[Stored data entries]
Content starts

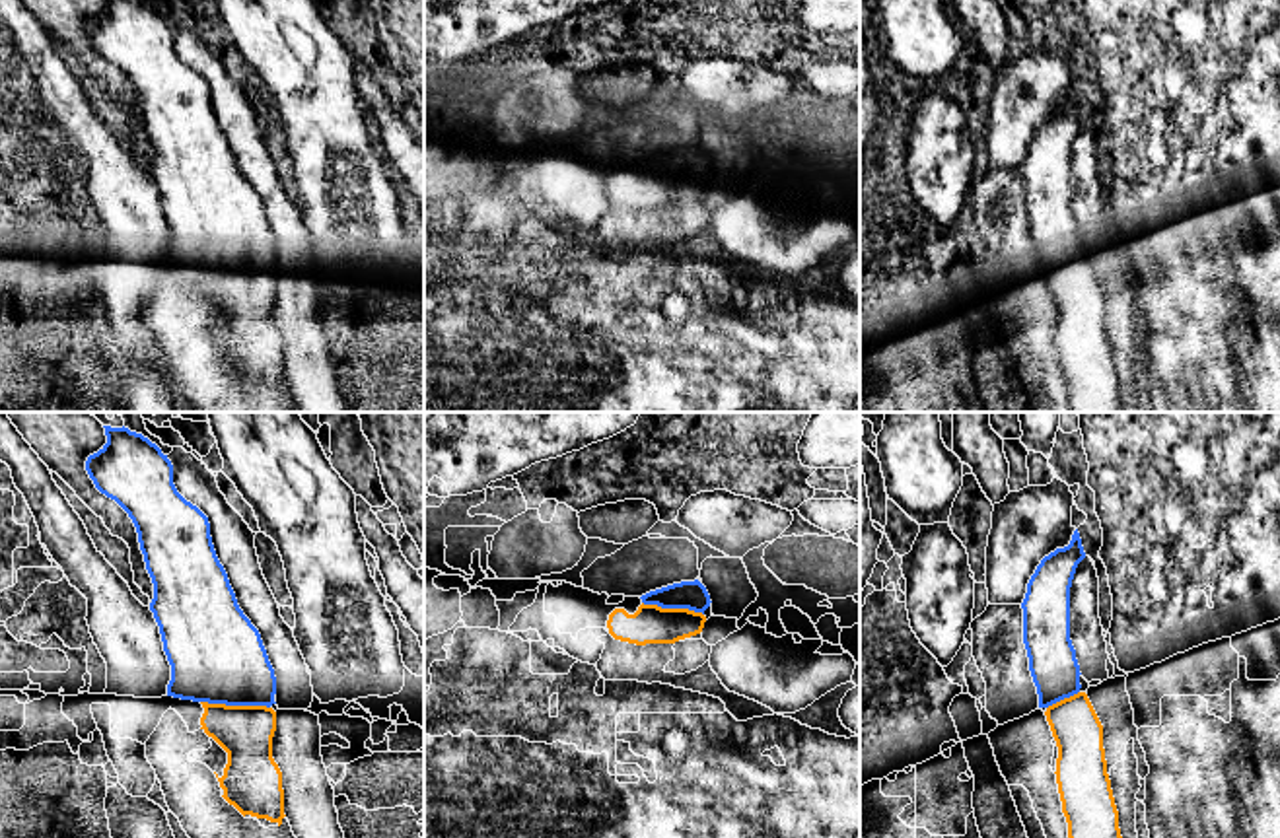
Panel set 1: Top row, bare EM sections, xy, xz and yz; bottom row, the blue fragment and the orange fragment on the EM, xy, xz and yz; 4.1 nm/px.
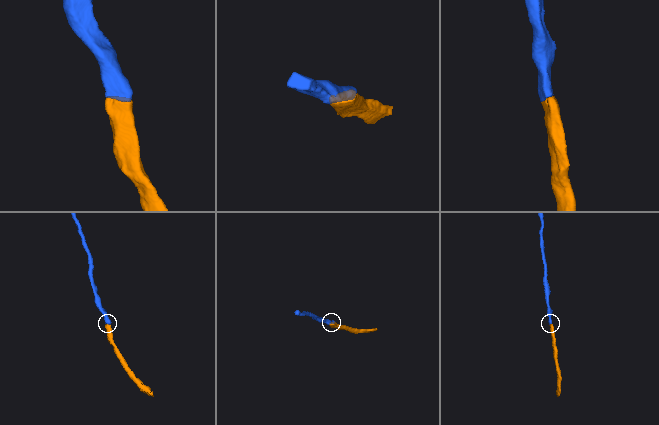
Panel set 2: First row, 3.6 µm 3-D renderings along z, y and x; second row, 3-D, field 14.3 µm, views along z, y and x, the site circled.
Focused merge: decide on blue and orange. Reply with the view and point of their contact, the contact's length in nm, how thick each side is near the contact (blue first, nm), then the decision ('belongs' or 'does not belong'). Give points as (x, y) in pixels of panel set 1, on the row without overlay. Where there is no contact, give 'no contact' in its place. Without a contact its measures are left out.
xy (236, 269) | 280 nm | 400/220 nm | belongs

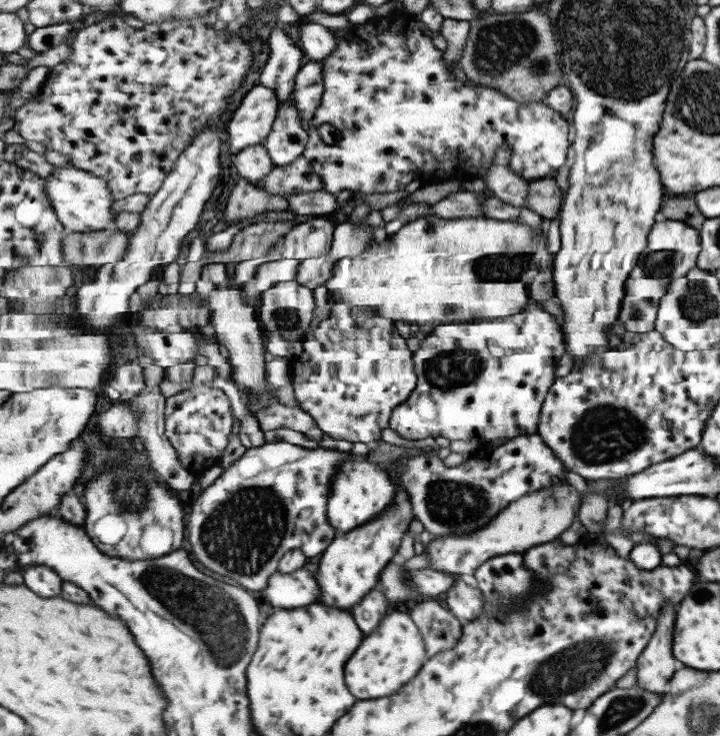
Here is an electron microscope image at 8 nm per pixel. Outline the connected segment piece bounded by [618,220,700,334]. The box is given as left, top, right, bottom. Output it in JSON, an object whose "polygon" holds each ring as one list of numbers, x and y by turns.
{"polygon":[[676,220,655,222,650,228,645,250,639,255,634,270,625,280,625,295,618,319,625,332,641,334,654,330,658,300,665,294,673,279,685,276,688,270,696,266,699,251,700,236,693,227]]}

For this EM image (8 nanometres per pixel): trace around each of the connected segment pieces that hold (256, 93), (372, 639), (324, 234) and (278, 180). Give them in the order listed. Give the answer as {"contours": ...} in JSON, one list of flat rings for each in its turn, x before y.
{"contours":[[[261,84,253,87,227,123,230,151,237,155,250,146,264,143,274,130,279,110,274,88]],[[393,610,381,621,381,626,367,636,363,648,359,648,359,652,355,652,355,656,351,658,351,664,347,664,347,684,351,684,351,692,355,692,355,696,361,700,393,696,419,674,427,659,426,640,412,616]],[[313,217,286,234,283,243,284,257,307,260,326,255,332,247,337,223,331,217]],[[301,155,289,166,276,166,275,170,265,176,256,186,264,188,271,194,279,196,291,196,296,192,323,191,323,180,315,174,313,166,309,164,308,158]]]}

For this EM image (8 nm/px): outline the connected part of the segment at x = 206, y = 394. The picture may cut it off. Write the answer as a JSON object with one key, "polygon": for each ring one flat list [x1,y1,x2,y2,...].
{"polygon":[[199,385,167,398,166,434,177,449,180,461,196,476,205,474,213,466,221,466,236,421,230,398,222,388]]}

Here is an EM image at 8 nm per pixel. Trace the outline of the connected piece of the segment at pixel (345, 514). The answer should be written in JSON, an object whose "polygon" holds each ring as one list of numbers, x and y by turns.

Content ends

About this exercise:
Drop the images and repeat the data exactly.

Finished task:
Panel set 1: Top row, bare EM sections, xy, xz and yz; bottom row, the blue fragment and the orange fragment on the EM, xy, xz and yz; 4.1 nm/px.
Panel set 2: First row, 3.6 µm 3-D renderings along z, y and x; second row, 3-D, field 14.3 µm, views along z, y and x, the site circled.
Focused merge: decide on blue and orange. Reply with the view and point of their contact, the contact's length in nm, how thick each side is near the contact (blue first, nm), then the decision ('belongs' or 'does not belong'). Give points as (x, y) in pixels of panel set 1, on the row without overlay. Where there is no contact, give 'no contact' in its place. Without a contact its measures are left out.
xy (236, 269) | 280 nm | 400/220 nm | belongs

Here is an electron microscope image at 8 nm per pixel. Outline the connected segment piece bounded by [618,220,700,334]. The box is given as left, top, right, bottom. Output it in JSON, an object whose "polygon" holds each ring as one list of numbers, x and y by turns.
{"polygon":[[676,220,655,222,650,228,645,250,639,255,634,270,625,280,625,295,618,319,625,332,641,334,654,330,658,300,665,294,673,279,685,276,688,270,696,266,699,251,700,236,693,227]]}

For this EM image (8 nanometres per pixel): trace around each of the connected segment pieces that hold (256, 93), (372, 639), (324, 234) and (278, 180). Give them in the order listed. Give the answer as {"contours": ...} in JSON, one list of flat rings for each in its turn, x before y.
{"contours":[[[261,84,253,87,227,123,230,151,237,155,250,146,264,143,274,130,279,110,274,88]],[[393,610,381,621,381,626,367,636,363,648,359,648,359,652,355,652,355,656,351,658,351,664,347,664,347,684,351,684,351,692,355,692,355,696,361,700,393,696,419,674,427,659,426,640,412,616]],[[313,217,286,234,283,243,284,257,307,260,326,255,332,247,337,223,331,217]],[[301,155,289,166,276,166,275,170,265,176,256,186,264,188,271,194,279,196,291,196,296,192,323,191,323,180,315,174,313,166,309,164,308,158]]]}

For this EM image (8 nm/px): outline the connected part of the segment at x = 206, y = 394. The picture may cut it off. Write the answer as a JSON object with one key, "polygon": for each ring one flat list [x1,y1,x2,y2,...].
{"polygon":[[199,385,167,398,166,434,177,449,180,461,196,476,205,474,213,466,221,466,236,421,230,398,222,388]]}

Here is an EM image at 8 nm per pixel. Trace the outline of the connected piece of the segment at pixel (345, 514). The answer should be written in JSON, an object whose "polygon" holds each ring as one list of numbers, x and y by turns.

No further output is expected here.